• _Task brief_
Copy, from the data below, each line that has the word "minus".

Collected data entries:
....

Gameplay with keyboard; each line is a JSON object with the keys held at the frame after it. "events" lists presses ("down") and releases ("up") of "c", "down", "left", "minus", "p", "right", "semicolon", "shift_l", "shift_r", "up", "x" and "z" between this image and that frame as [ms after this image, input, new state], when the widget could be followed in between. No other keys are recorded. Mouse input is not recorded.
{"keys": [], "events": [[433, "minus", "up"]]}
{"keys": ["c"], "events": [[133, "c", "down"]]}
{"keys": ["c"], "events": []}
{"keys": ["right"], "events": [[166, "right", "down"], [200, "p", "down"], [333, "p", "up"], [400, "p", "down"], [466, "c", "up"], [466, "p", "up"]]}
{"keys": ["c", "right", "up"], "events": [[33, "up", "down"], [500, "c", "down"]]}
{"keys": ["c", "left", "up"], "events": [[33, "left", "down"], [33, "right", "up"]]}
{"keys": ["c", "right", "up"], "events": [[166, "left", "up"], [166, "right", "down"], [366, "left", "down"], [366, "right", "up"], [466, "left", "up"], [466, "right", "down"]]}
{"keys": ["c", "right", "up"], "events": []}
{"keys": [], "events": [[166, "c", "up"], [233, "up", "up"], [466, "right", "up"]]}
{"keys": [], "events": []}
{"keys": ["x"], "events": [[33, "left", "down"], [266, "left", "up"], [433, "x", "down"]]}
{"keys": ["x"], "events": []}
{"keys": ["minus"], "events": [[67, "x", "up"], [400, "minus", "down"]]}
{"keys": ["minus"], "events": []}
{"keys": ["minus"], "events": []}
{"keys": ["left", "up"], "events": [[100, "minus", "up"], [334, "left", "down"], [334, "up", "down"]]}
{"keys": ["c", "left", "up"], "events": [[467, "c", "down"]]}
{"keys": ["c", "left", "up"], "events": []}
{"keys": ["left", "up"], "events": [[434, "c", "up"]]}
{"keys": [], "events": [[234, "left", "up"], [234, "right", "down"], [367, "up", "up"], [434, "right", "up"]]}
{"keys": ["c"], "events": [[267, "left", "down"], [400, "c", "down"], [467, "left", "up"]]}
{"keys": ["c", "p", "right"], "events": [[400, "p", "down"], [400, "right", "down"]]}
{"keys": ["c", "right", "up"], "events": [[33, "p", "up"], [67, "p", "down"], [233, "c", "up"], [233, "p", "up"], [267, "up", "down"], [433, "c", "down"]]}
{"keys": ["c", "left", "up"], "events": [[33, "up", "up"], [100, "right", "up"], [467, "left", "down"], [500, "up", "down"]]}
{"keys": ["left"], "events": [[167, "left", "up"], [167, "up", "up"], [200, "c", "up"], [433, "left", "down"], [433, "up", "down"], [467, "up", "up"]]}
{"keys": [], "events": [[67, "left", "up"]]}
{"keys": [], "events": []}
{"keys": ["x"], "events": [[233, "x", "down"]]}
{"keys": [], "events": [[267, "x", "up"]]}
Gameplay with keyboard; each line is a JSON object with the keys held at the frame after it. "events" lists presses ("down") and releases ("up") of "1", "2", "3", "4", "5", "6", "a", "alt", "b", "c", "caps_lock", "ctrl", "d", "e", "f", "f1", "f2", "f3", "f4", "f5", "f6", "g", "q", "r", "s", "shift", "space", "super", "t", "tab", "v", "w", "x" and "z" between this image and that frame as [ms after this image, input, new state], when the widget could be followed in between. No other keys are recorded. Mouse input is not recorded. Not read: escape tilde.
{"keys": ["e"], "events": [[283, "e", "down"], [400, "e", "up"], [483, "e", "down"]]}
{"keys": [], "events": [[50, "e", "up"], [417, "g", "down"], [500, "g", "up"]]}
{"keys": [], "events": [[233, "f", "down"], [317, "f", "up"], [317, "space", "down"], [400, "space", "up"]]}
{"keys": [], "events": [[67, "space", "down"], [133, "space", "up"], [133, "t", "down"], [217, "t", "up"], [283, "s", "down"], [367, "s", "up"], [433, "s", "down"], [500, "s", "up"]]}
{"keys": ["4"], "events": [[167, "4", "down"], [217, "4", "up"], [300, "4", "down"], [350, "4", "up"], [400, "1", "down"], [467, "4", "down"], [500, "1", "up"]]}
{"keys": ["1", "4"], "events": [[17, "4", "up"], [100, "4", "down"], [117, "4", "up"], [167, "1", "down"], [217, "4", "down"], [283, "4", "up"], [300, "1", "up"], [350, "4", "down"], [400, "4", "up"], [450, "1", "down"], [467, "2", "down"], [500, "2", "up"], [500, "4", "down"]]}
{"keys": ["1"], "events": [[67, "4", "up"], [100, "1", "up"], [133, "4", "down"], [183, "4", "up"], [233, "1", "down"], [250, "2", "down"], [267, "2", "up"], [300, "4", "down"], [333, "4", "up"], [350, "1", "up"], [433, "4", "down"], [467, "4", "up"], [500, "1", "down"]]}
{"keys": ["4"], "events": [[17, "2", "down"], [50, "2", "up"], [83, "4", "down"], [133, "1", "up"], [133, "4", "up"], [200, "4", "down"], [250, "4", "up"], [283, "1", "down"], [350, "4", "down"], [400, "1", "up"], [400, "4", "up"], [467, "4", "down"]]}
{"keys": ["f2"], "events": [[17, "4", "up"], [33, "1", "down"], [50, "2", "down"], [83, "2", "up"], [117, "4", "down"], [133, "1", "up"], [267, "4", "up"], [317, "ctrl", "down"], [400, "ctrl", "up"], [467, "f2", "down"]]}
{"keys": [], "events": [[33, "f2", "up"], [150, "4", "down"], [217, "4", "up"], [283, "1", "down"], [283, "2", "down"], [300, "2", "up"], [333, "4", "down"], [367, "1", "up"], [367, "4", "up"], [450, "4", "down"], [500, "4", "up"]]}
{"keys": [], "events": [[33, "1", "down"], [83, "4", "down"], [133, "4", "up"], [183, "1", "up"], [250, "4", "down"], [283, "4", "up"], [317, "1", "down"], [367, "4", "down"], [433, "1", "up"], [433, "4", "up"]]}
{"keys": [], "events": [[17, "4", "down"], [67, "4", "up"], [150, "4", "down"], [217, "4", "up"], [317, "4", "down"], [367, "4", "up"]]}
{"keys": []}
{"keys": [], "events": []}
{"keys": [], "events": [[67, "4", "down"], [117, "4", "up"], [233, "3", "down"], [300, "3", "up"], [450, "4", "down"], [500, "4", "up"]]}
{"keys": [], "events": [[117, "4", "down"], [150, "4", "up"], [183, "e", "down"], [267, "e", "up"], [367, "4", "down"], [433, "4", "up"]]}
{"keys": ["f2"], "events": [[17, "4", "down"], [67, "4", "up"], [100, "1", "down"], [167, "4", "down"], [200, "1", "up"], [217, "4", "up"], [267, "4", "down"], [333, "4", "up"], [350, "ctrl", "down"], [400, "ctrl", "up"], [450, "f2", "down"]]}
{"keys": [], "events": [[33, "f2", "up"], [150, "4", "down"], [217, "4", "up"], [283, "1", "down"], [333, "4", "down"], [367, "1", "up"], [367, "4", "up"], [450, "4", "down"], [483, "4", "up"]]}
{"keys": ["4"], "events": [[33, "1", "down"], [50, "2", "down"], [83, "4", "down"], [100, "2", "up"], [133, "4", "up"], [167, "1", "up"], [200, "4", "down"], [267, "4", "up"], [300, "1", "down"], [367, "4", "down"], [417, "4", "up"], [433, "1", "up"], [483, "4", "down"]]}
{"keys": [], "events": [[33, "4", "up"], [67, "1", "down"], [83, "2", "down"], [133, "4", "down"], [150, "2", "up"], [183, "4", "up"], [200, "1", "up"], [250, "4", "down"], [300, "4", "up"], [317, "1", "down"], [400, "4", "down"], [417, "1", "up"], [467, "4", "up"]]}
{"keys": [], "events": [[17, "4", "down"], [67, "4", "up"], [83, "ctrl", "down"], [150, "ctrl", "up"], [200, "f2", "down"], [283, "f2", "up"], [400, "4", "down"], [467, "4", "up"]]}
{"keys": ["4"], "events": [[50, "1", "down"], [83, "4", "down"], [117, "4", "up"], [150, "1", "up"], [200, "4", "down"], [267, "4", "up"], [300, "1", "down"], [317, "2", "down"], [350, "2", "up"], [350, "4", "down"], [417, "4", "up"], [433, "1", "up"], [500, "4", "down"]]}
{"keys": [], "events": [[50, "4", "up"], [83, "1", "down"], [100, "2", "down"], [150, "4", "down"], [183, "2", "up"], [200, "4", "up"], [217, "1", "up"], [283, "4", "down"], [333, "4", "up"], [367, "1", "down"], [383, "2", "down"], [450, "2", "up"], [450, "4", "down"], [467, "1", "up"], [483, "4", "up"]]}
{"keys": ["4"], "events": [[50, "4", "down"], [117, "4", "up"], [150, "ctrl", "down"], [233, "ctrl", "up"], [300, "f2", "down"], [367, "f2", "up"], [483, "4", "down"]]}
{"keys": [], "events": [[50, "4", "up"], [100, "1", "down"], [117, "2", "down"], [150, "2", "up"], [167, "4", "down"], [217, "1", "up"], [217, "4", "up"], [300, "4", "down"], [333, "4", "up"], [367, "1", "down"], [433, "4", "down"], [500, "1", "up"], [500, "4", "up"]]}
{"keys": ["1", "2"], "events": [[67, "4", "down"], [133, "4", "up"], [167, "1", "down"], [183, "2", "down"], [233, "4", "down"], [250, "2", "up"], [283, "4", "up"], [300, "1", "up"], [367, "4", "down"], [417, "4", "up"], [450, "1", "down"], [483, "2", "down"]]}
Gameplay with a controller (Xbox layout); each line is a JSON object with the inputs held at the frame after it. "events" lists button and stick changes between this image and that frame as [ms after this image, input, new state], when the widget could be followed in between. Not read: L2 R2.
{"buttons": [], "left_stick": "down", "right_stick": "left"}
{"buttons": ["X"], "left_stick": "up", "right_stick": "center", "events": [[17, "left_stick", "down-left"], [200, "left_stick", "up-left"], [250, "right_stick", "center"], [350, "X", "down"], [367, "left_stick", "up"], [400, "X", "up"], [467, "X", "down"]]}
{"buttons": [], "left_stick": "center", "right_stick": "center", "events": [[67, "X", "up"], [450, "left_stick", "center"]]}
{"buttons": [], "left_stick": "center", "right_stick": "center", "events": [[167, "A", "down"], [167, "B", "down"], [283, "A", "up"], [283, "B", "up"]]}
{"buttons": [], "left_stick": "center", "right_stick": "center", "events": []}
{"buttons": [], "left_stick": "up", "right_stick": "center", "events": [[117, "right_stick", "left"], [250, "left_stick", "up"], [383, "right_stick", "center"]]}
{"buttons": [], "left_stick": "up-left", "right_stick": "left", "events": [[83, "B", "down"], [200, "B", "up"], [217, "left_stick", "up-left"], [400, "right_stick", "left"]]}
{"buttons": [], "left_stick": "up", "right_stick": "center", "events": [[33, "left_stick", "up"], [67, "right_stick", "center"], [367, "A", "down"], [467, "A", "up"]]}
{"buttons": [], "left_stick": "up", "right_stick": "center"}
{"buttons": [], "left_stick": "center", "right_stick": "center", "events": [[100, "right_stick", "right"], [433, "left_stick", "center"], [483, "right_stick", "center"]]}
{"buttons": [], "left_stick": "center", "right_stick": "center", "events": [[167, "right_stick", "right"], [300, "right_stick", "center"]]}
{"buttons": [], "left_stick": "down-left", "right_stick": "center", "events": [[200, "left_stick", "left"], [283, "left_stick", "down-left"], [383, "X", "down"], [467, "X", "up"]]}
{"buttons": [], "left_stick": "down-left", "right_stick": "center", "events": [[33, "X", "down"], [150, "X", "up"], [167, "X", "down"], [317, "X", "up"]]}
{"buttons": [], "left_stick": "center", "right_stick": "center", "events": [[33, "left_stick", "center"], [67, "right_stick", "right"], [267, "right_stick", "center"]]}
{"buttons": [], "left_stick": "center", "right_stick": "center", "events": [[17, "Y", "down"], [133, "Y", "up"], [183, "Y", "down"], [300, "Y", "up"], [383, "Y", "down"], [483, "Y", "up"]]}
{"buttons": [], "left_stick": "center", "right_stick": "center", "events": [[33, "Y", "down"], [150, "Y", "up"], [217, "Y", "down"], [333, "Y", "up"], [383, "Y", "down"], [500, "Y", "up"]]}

....

• _Exercise result_
Gameplay with keyboard; each line is a JSON object with the keys held at the frame after it. "events" lists presses ("down") and releases ("up") of "c", "down", "left", "minus", "p", "right", "semicolon", "shift_l", "shift_r", "up", "x" and "z" between this image and that frame as [ms after this image, input, new state], when the widget could be followed in between. No other keys are recorded. Mouse input is not recorded.
{"keys": [], "events": [[433, "minus", "up"]]}
{"keys": ["minus"], "events": [[67, "x", "up"], [400, "minus", "down"]]}
{"keys": ["minus"], "events": []}
{"keys": ["minus"], "events": []}
{"keys": ["left", "up"], "events": [[100, "minus", "up"], [334, "left", "down"], [334, "up", "down"]]}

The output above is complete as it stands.